We are designing an Big data solution for one of our dashboard applications and seriously considering Glue for our initial ETL. Currently Glue supports JDBC and S3 as the target but our downstream services and components will work better with dynamodb. We are wondering what is the best approach to eventually move the records from Glue to Dynamo.
Should we write to S3 first and then run lambdas to insert the data into Dynamo? Is that the best practice? OR
Should we use a third party JDBC wrapper for Dynamodb and use Glue to directly write to Dynamo (Not sure if this is possible, sounds a bit scary) OR
Should we do something else?
Any help is greatly appreciated. Thanks!
I am able to write using boto3... definitly its not best approach to load but its working one. :)

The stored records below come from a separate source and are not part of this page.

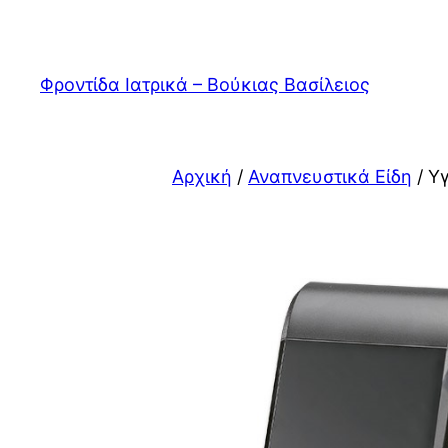
Μετάβαση
στο
περιεχόμενο
Φροντίδα Ιατρικά – Βούκιας Βασίλειος
Αρχική
/
Αναπνευστικά Είδη
/ Υ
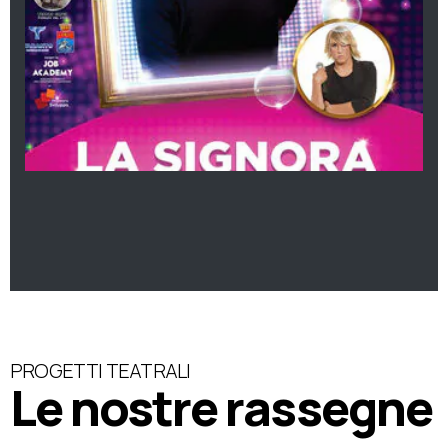
PROGETTI TEATRALI
Le nostre rassegne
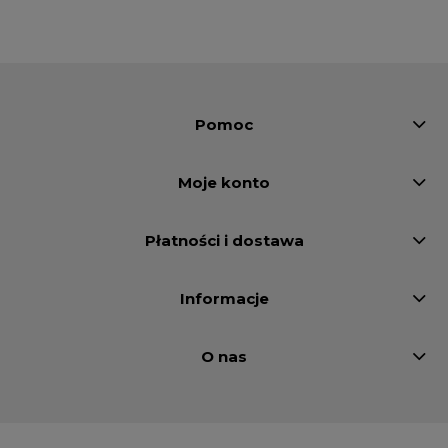
Pomoc
Moje konto
Płatności i dostawa
Informacje
O nas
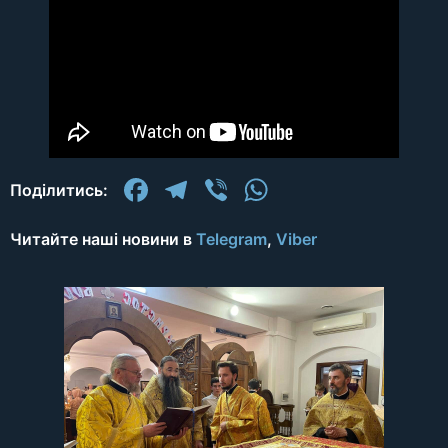
Facebook
Telegram
Viber
WhatsApp
Поділитись:
Читайте наші новини в
Telegram
,
Viber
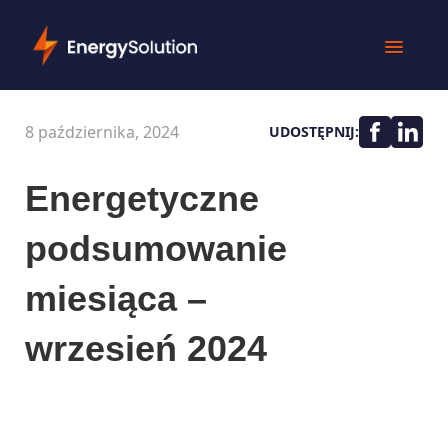
8 października, 2024
UDOSTĘPNIJ:
Energetyczne
podsumowanie
miesiąca –
wrzesień 2024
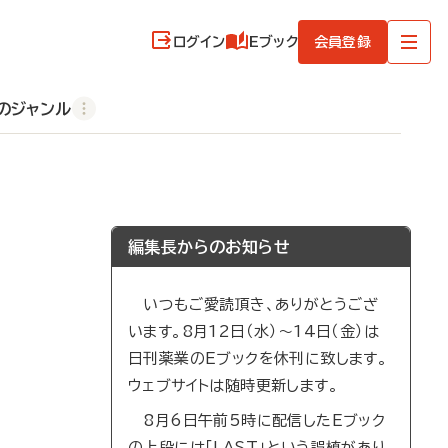
ログイン
Eブック
会員登録
のジャンル
編集長からのお知らせ
いつもご愛読頂き、ありがとうござ
います。8月12日（水）～14日（金）は
日刊薬業のEブックを休刊に致します。
ウェブサイトは随時更新します。
8月6日午前5時に配信したEブック
の上段には「LAST」という誤植があり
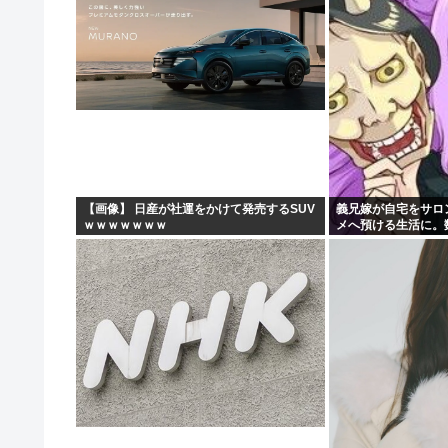
これも個性なの！差別は...
【画像】 日産が社運をかけて発売するSUV
義兄嫁が自宅をサロ
ｗｗｗｗｗｗｗ
メへ預ける生活に。
気に回ってきて…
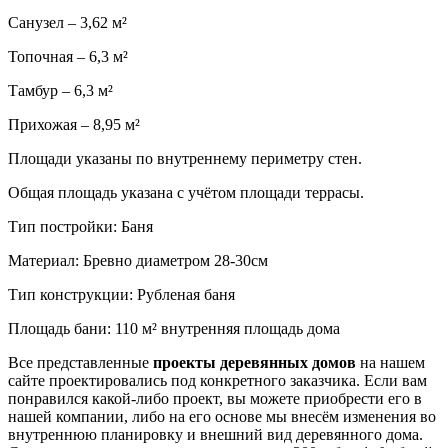
Санузел – 3,62 м²
Топочная – 6,3 м²
Тамбур – 6,3 м²
Прихожая – 8,95 м²
Площади указаны по внутреннему периметру стен.
Общая площадь указана с учётом площади террасы.
Тип постройки: Баня
Материал: Бревно диаметром 28-30см
Тип конструкции: Рубленая баня
Площадь бани: 110 м² внутренняя площадь дома
Все представленные
проекты деревянных домов
на нашем
сайте проектировались под конкретного заказчика. Если вам
понравился какой-либо проект, вы можете приобрести его в
нашей компании, либо на его основе мы внесём изменения во
внутреннюю планировку и внешний вид деревянного дома.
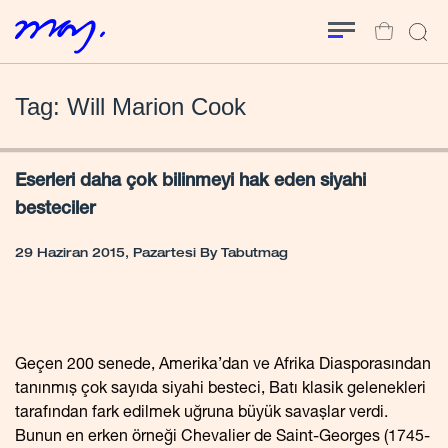
Tag: Will Marion Cook
Eserleri daha çok bilinmeyi hak eden siyahi
besteciler
29 Haziran 2015, Pazartesi
By
Tabutmag
Geçen 200 senede, Amerika’dan ve Afrika Diasporasından
tanınmış çok sayıda siyahi besteci, Batı klasik gelenekleri
tarafından fark edilmek uğruna büyük savaşlar verdi.
Bunun en erken örneği Chevalier de Saint-Georges (1745-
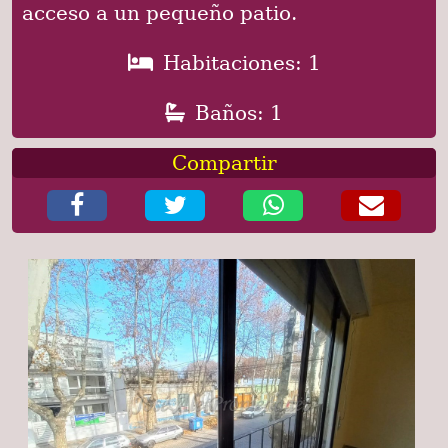
acceso a un pequeño patio.
Habitaciones: 1
Baños: 1
Compartir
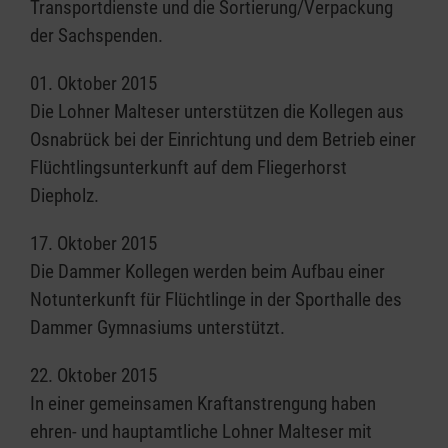
Transportdienste und die Sortierung/Verpackung
der Sachspenden.
01. Oktober 2015
Die Lohner Malteser unterstützen die Kollegen aus
Osnabrück bei der Einrichtung und dem Betrieb einer
Flüchtlingsunterkunft auf dem Fliegerhorst
Diepholz.
17. Oktober 2015
Die Dammer Kollegen werden beim Aufbau einer
Notunterkunft für Flüchtlinge in der Sporthalle des
Dammer Gymnasiums unterstützt.
22. Oktober 2015
In einer gemeinsamen Kraftanstrengung haben
ehren- und hauptamtliche Lohner Malteser mit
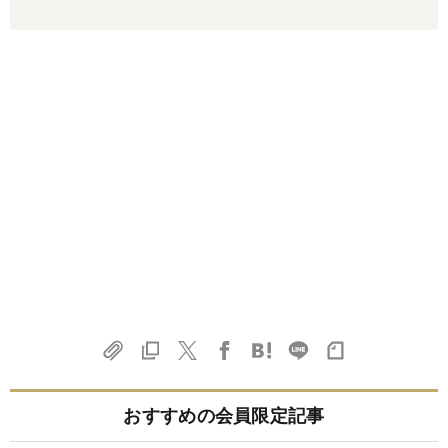
おすすめの会員限定記事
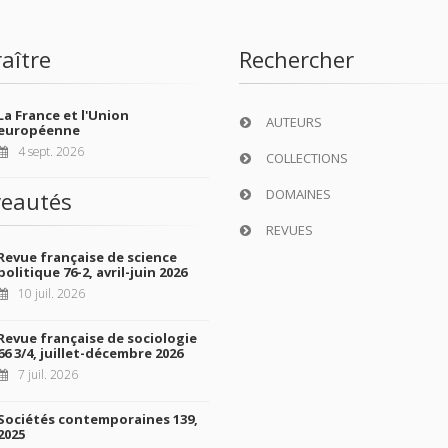
aître
Rechercher
La France et l'Union
AUTEURS
européenne
4 sept. 2026
COLLECTIONS
DOMAINES
eautés
REVUES
Revue française de science
politique 76-2, avril-juin 2026
10 juil. 2026
Revue française de sociologie
66 3/4, juillet-décembre 2026
7 juil. 2026
Sociétés contemporaines 139,
2025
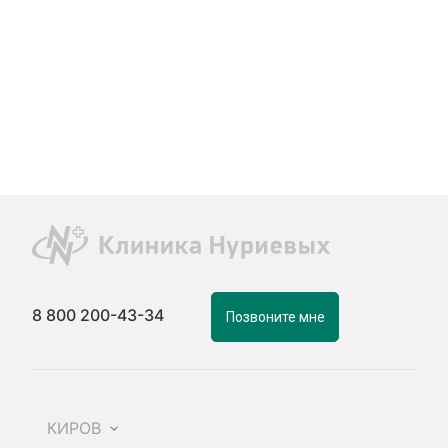
8 800 200-43-34
Позвоните мне
КИРОВ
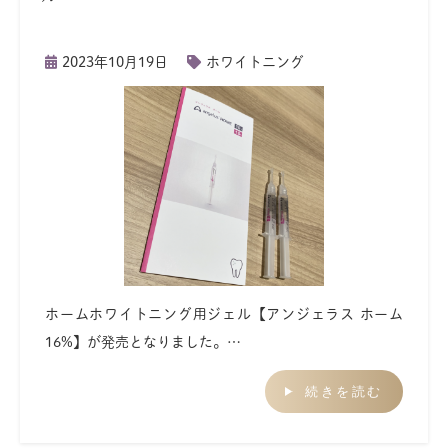
2023年10月19日
ホワイトニング
ホームホワイトニング用ジェル【アンジェラス ホーム
16%】が発売となりました。…
続きを読む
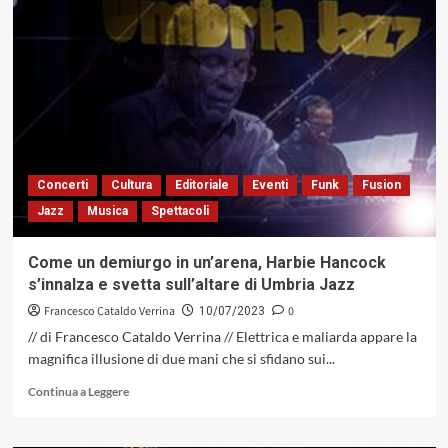
Mika
a
Umbria
Jazz,
quell’insopportabile
leggerezza
dell’essere
Concerti
Cultura
Editoriale
Eventi
Funk
Fusion
Jazz
Musica
Spettacoli
Come un demiurgo in un’arena, Harbie Hancock
s’innalza e svetta sull’altare di Umbria Jazz
Francesco Cataldo Verrina
0
10/07/2023
// di Francesco Cataldo Verrina // Elettrica e maliarda appare la
magnifica illusione di due mani che si sfidano sui...
Leggi
Continua a Leggere
di
più
su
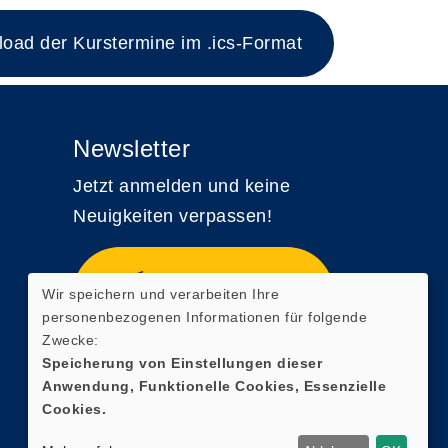
ad der Kurstermine im .ics-Format
Newsletter
Jetzt anmelden und keine
Neuigkeiten verpassen!
Zum Newsletter
Wir speichern und verarbeiten Ihre
anmelden
personenbezogenen Informationen für folgende
Zwecke:
Speicherung von Einstellungen dieser
Anwendung, Funktionelle Cookies, Essenzielle
Cookies.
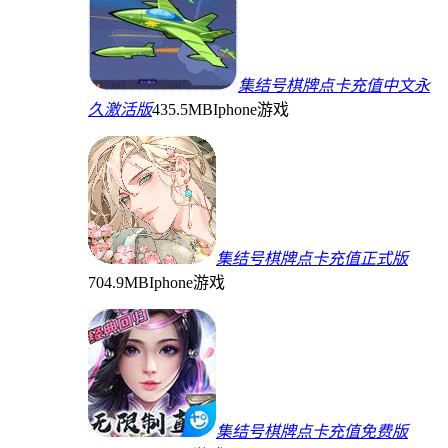
集结号棋牌点卡充值中文永
久激活版
435.5MB
Iphone游戏
集结号棋牌点卡充值正式版
704.9MB
Iphone游戏
集结号棋牌点卡充值免费版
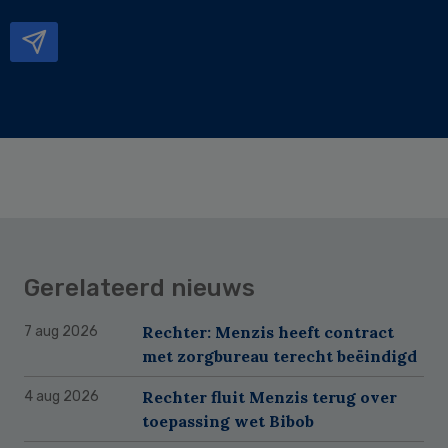
mailadres
Gerelateerd nieuws
Rechter: Menzis heeft contract
7 aug 2026
met zorgbureau terecht beëindigd
Rechter fluit Menzis terug over
4 aug 2026
toepassing wet Bibob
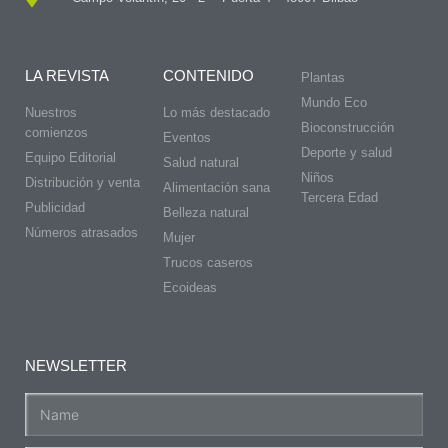
LA REVISTA
CONTENIDO
Plantas
Mundo Eco
Nuestros
Lo más destacado
Bioconstrucción
comienzos
Eventos
Deporte y salud
Equipo Editorial
Salud natural
Niños
Distribución y venta
Alimentación sana
Tercera Edad
Publicidad
Belleza natural
Números atrasados
Mujer
Trucos caseros
Ecoideas
NEWSLETTER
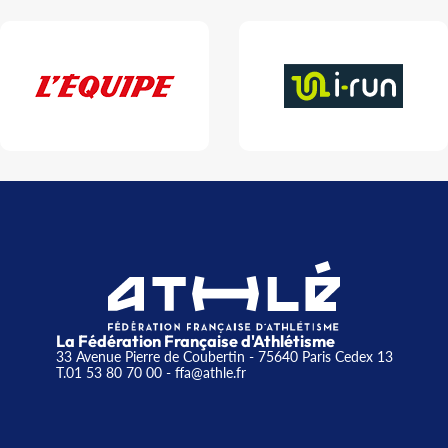
La Fédération Française d'Athlétisme
33 Avenue Pierre de Coubertin - 75640 Paris Cedex 13
T.01 53 80 70 00
- ffa@athle.fr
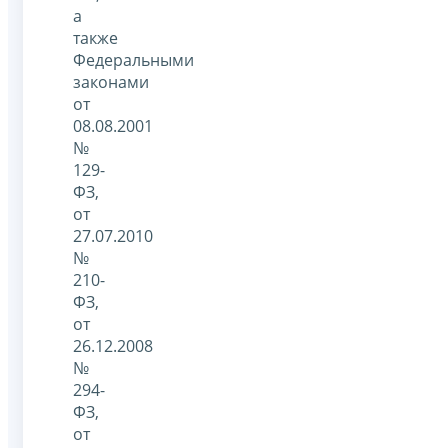
а
также
Федеральными
законами
от
08.08.2001
№
129-
ФЗ,
от
27.07.2010
№
210-
ФЗ,
от
26.12.2008
№
294-
ФЗ,
от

dynamodb = boto3.resource('dynamodb','us-east-1') table =
dynamodb.Table('BULK_DELIVERY')
print "Start testing"
for row in df1.rdd.collect():
var1=row.sourceCid
print(var1) table.put_item( Item={'SOURCECID': "{}".format(var1)} )
print "End testing"
You can add the following lines to your Glue ETL script:
glueContext.write_dynamic_frame.from_options(frame =DynamicFrame.fromDF(df, glueContext, "final_df"), connection_type = "dynamodb", connection_options = {"tableName": "pceg_ae_test"})
df should be of type DynamicFrame
For your workloads, Amaon actually recommens using data pipelines.
It bypasses glue. So it is mostly used to load S3 files to Dynamo. But it may work.